Actualisé 27.03.2019 à 06:54

EnchèresPoutine n'en voulait pas, la médaille viendra en Suisse

Une médaille en or rarissime représentant le dernier tsar a été vendue au plus offrant. Son prix s'est envolé: 100 000 francs.

par
R.M.
La médaille représente le dernier tsar russe, Nicolas II et l’impératrice Alexandra. Elle contient 300 grammes d’or.

La médaille représente le dernier tsar russe, Nicolas II et l’impératrice Alexandra. Elle contient 300 grammes d’or.

Hôtel des Ventes de la Seine

L’hôtel des ventes de la Seine, à Rouen, en Seine-Maritime, a été dimanche le théâtre d’une «belle bataille», relate «Le Parisien». L’objet des convoitises? Une médaille en or rarissime – il n’en existe que trois exemplaires – montrant le dernier tsar russe, Nicolas II, et l’impératrice Alexandra.

Les médailles avaient été confectionnées en l’honneur de la visite en France du tsar et de la tsarine, en octobre 1896. À l’occasion, un exemplaire avait été offert à Nicolas II, un à l’impératrice, et le dernier au président français de l’époque, Félix Faure.

Une pièce «hors du commun»

Or une de ces trois pièces est récemment réapparue et a été proposée aux enchères par un vendeur qui a tenu à rester anonyme. L’objet présenté comme «hors du commun» était «susceptible de passionner autant les numismates que les collectionneurs», avançait «Paris Normandie» avant la vente. Précisant que la médaille avait été estimée 30 000 euros.

Une estimation finalement très prudente car six acheteurs, tous au téléphone, se sont retrouvés en compétition, détaille «Le Parisien». Et le prix s'est envolé. Au final c'est «un professionnel installé en Suisse» qui l’a emporté. En déboursant 73 000 euros, soit 89 060 euros avec les frais.
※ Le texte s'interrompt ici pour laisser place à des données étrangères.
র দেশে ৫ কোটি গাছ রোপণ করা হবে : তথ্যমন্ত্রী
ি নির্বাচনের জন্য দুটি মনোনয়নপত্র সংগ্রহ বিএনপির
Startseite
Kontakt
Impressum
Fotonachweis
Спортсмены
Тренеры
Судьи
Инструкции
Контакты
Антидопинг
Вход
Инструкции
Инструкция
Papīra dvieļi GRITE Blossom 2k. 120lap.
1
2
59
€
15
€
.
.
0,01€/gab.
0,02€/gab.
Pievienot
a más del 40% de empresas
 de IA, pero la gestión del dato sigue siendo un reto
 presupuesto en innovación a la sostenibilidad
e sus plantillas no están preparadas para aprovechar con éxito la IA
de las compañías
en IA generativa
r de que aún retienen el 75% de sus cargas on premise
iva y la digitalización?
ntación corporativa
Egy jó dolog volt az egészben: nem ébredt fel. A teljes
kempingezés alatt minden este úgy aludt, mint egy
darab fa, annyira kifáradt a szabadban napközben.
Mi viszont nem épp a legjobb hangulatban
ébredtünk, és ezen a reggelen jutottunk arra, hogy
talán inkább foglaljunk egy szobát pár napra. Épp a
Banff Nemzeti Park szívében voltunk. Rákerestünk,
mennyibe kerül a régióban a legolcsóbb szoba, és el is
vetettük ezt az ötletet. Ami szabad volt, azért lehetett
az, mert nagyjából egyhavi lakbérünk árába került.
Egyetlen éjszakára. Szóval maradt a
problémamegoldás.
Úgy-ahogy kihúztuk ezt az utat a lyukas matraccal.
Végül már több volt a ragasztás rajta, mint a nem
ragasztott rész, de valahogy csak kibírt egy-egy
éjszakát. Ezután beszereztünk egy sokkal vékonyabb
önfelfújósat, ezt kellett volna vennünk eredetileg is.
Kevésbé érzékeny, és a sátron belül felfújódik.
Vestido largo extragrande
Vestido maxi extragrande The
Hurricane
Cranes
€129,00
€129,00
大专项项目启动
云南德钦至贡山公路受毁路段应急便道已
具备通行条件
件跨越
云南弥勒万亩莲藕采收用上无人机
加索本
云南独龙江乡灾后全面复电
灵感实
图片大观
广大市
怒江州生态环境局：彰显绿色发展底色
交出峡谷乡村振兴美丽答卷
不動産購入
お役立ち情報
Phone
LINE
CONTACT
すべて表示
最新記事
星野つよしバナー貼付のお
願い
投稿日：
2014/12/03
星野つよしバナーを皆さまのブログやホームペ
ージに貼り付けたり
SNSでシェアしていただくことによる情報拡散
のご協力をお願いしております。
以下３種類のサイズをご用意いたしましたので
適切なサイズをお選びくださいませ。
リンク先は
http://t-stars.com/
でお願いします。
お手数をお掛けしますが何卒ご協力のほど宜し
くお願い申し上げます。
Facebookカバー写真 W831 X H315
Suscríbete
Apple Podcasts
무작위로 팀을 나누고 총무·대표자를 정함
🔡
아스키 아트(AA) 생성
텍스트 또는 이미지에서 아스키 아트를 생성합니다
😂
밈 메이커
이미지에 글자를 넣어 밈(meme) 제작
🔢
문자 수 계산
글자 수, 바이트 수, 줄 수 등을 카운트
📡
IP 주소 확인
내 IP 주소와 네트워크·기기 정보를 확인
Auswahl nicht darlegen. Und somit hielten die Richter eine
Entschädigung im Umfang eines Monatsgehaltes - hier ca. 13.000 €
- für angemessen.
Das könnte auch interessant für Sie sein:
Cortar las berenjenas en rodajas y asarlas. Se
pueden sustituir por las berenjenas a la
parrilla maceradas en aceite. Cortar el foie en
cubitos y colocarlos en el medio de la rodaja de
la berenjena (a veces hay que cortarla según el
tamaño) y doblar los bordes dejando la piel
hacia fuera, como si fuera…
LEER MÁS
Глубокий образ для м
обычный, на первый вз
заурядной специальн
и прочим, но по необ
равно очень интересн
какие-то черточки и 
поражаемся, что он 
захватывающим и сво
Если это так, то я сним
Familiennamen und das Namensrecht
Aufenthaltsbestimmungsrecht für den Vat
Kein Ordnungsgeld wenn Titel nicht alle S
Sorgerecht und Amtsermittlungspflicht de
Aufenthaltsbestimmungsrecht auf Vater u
Donc 100 000 francs pour 300 grammes d’or et un morceau d’histoire.

Le Kremlin mis au courant

Pour la petite histoire, le commissaire-priseur, Me Guillaume Cheroyan, avait averti le Kremlin de la vente, au cas où la Russie voudrait récupérer cette pièce de patrimoine. Mais ça n’a pas eu l’air d’intéresser le président Poutine. «Vladimir ne s’est pas manifesté», s'est amusé Guillaume Cheroyan.